## Source text
□ □ □ □ □
A joint collaboration between Yale and IBM is investigating how novel computer memory devices may offer optimal information storage.

The team, which published its findings in the journal Advanced Materials on Jan. 12, focused on phase-change memory transistors, a class of devices that stores information differently than the Flash transistors typical to common electronic devices. The team’s research focuses on optimizing transistor function.

While Flash transistors depend on floating electron gates to encode binary information, a phase-change memory transistor employs a crystalline structure. By using a crystal whose structure changes significantly when heated, researchers can create transistors able to store information even more effectively than traditional Flash transistors.

“It’s faster and consumes less power,” said first author Terry Xie GRD ’20, a member of professor Judy Cha’s lab. Because crystals can have varying levels of resistance, a single phase-change memory transistor could potentially store more states than just one and zero, which would improve storage capacities significantly, he noted.

Cha, the paper’s corresponding author, said that most computers rely on two types of data storage: fast-acting but volatile memory and slow but secure storage. Because computing is becoming more data-intensive, though, the high price of upgrading memory presents a barrier to improving computing power, she added. Transistors using phase-change memory, or PCM, are attractive candidates for those hoping to create a third tier of computer-data retention beyond memory and storage, called storage-class memory, she said.

But while phase-change memory has promise, it remains a developing technology, Cha said. One of the main issues with current PCM is crystals’ tendency to form ion voids after repeated use, she added. The team’s most recent paper focused on studying this problem.

When a current is applied to a crystal, positive elements of the crystal travel to the anode and negative elements to the cathode, Xie explained. He added that a problem with the specific crystal used in phase-change memory is that different ions move to opposite sides of the crystal at varying speeds, creating voids. Because these voids significantly affect the efficacy of the cells, it is important to understand and avoid them, Cha said.
□ □ □ □ □
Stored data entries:
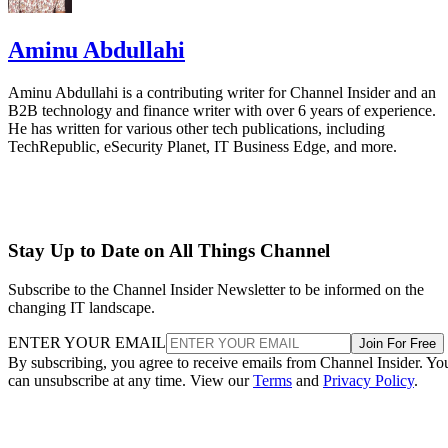
Aminu Abdullahi
Aminu Abdullahi is a contributing writer for Channel Insider and an
B2B technology and finance writer with over 6 years of experience.
He has written for various other tech publications, including
TechRepublic, eSecurity Planet, IT Business Edge, and more.
Stay Up to Date on All Things Channel
Subscribe to the Channel Insider Newsletter to be informed on the
changing IT landscape.
ENTER YOUR EMAIL
Join For Free
By subscribing, you agree to receive emails from Channel Insider. Yo
can unsubscribe at any time. View our
Terms
and
Privacy Policy
.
□ □ □ □ □
## Activity 1
In the phase-change memory article, which journal published the team's findings?
## Activity 2
Carry the phase-change memory article on past its last sentence.
This material has no connection to the phase-change memory article.

## Answer box 1
Advanced Materials

## Answer box 2
Yerin Kim ’18, an undergraduate researcher who automated the instrumentation for the project, wrote in a report sent to the News that “TEM allows for a qualitative analysis of cells that would be otherwise impossible.”

Phase-changing crystals tend to form ion voids much more quickly than anticipated, the team found. The in-situ TEM analysis also led the team to discover a way to remedy void formation. By running a current in the opposite direction, the kind of migration that causes voids to form is reversed, neutralizing any imbalance. Currents can be run backwards when the particular transistor is not in use, Xie said.

PCM memory’s impact on the computing field is not limited to storage improvements, Xie said. While many engineers have used a software-based approach in the search to create robust neural networks, a hardware-based approach utilizing PCM is promising, as well, Xie added, noting that scientists at IBM have focused on this approach.

Traditional methods of data storage have come up against physical limits, like the problem of quantum tunneling and minimum architecture constraints, Cha said. If the progress predicted by Moore’s law — which posits that the number of transistors in a circuit doubles every two years — is to continue, it will be necessary to develop new methods of data storage like PCM. Cha said she believes that PCM may become viable in the next decade; still, she noted that the industry’s reliance on flash electron-gate memory may slow progress.

“People spent the past 20 to 30 years creating hardware structures based on Flash,” she said. “It might be difficult to change all at once.”